This news alarmed Sagi, who immediately called in Rafi Eitan. Kashani repeated what he had already told us, and Eitan was disturbed. Clearly it would be a problem to have the opposition leader sitting in on these secret meetings.
Sagi told Kashani that his request for military aid from Israel would be put to the prime minister himself. Kashani was asked to remain in Israel for a few days to await an answer.
The following morning I was summoned to the director's office and told that Prime Minister Begin had given the green light for the sale to Iran of non-American military equipment, preferably non-lethal. The Iranians wanted spare parts for their F-4s, but it was decided instead to sell them tires, a gesture toward our Iranian friend which, if discovered by the Carter administration, would cause less of a rupture than had we sold technical parts. As it was, we realized the Americans would be upset should the deal be uncovered. There was a strict embargo on trade to Iran, particularly military equipment.
Later I worked out a deal with Kashani in the hotel. We would sell Iran 300 tires for the planes for $900 each, an exorbitant price -- we were making $400 on each tire. We wanted the money in advance, in cash. Kashani asked, "You don't trust us?"
I told him I would be held responsible for the money by the producer of the tires. I held out my hands. "Where am I going to get the money to pay in advance?"
Kashani left a few days later. He hadn't succeeded in getting any weapons, but he had tires -- and that was better than nothing. Within three days he had opened a numbered account at Banque Worms in Geneva, where he deposited $270,000. He phoned me. "The money is there. I'd like a date from you when the tires are going to be delivered." He left me a phone number in Paris where I could call him.
After making our arrangements with the Alliance Tire Factory in Israel, including a guarantee for payment, we went to SIBAT, the Ministry of Defense's office for foreign defense exports, to get an export license. Obtaining such export licenses is a complicated bureaucratic matter. The process was expedited through the intervention of Maj. Hebroni.
I was given a blank export license for 300 tires without markings. I took it and went to the factory. I was told there would be a problem if we wanted the tires right away, because markings couldn't be removed that quickly. I told them to blot them out. It could be done with heat.
Three days later two crates of tires marked "Diplomatic Cargo" were flown out of Israel to Vienna via El Al. After the Israeli diplomatic marks were removed, Israeli Embassy personnel transferred the tires from El Al's cargo area to the appropriate people at Iran Air. Meanwhile, I flew to Geneva and drew a bank check for $150,000 in favor of Alliance, Israel. I drew another for $14,000, payable to El Al, for the freight and insurance. A third bank check was made out to cash for $106,000.
I took the check back to Israel and dropped it on the director's desk.

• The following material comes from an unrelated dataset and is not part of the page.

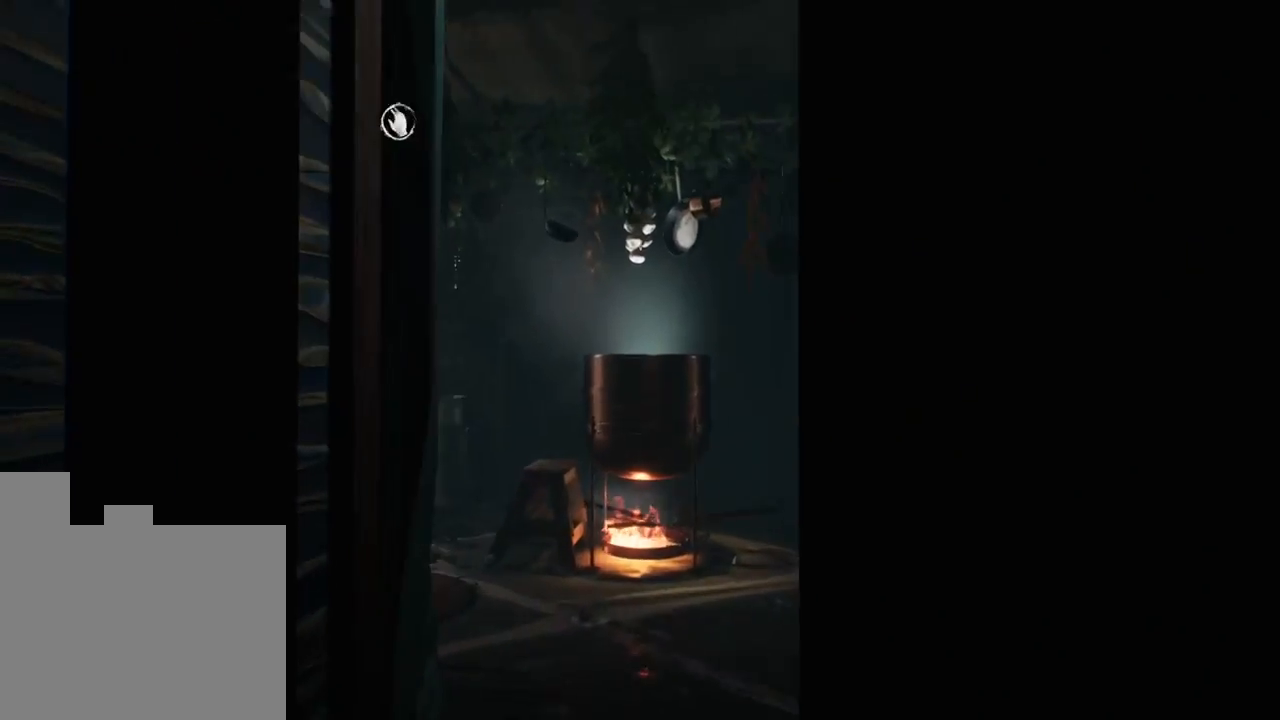
{"keys": ["w"], "events": []}
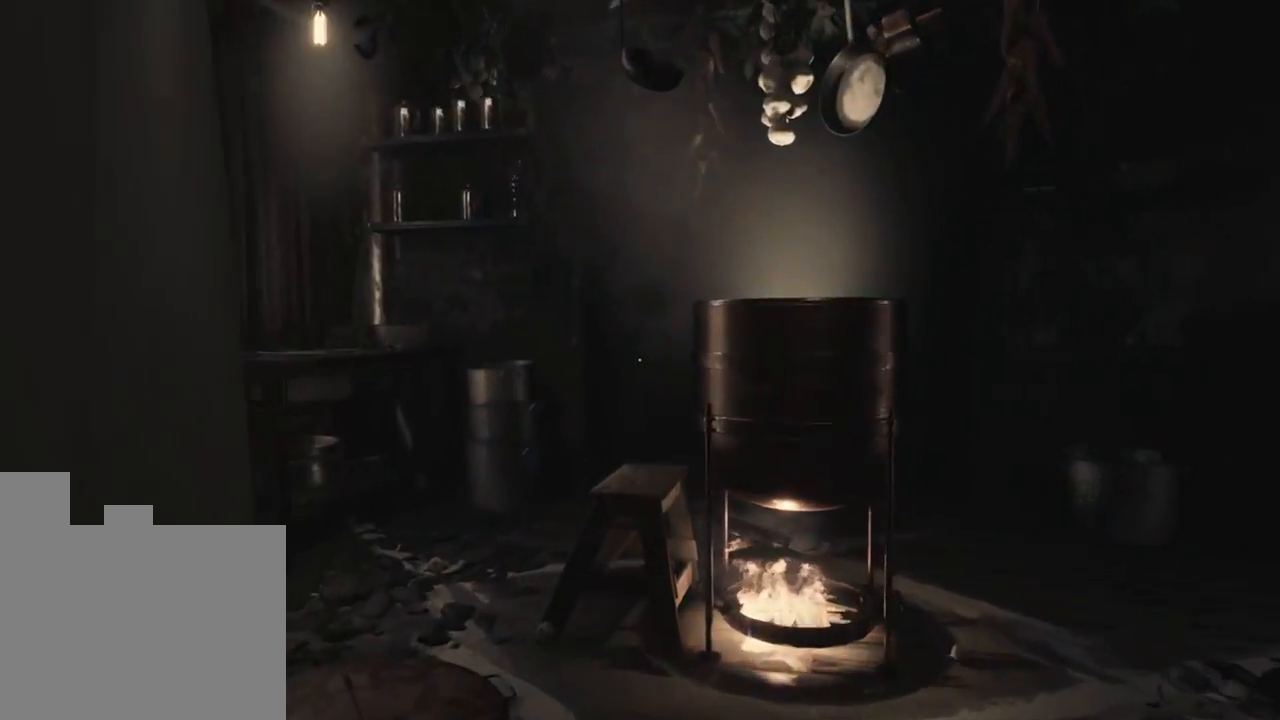
{"keys": ["a", "w"], "events": [[283, "a", "down"]]}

"Our profit from the tires," I said.
"Hey," Sagi laughed, "this is good business."
Thus was born the new extra-budgetary Likud/intelligence community slush fund. It was the seed which grew into hundreds of millions of dollars, kept secret by one of the biggest cover-ups the world has known.
Somehow the Carter administration found out about the sale right away. On April 27, President Carter called Menachem Begin and chewed his ear off.
"You're selling military equipment to Iran while American citizens and diplomats are being held hostage by the Iranians," was the gist of Carter's complaint.
Begin didn't say anything to upset the president. Carter would have thrown a fit had he known that there were negotiations between Iranians, Israelis, and Americans about the hostages. President Carter at this point must have been rather sensitive to anything that had to do with the hostages and Iran. It was only three days after the American military rescue mission, codenamed Operation Eagle Claw, had disastrously failed.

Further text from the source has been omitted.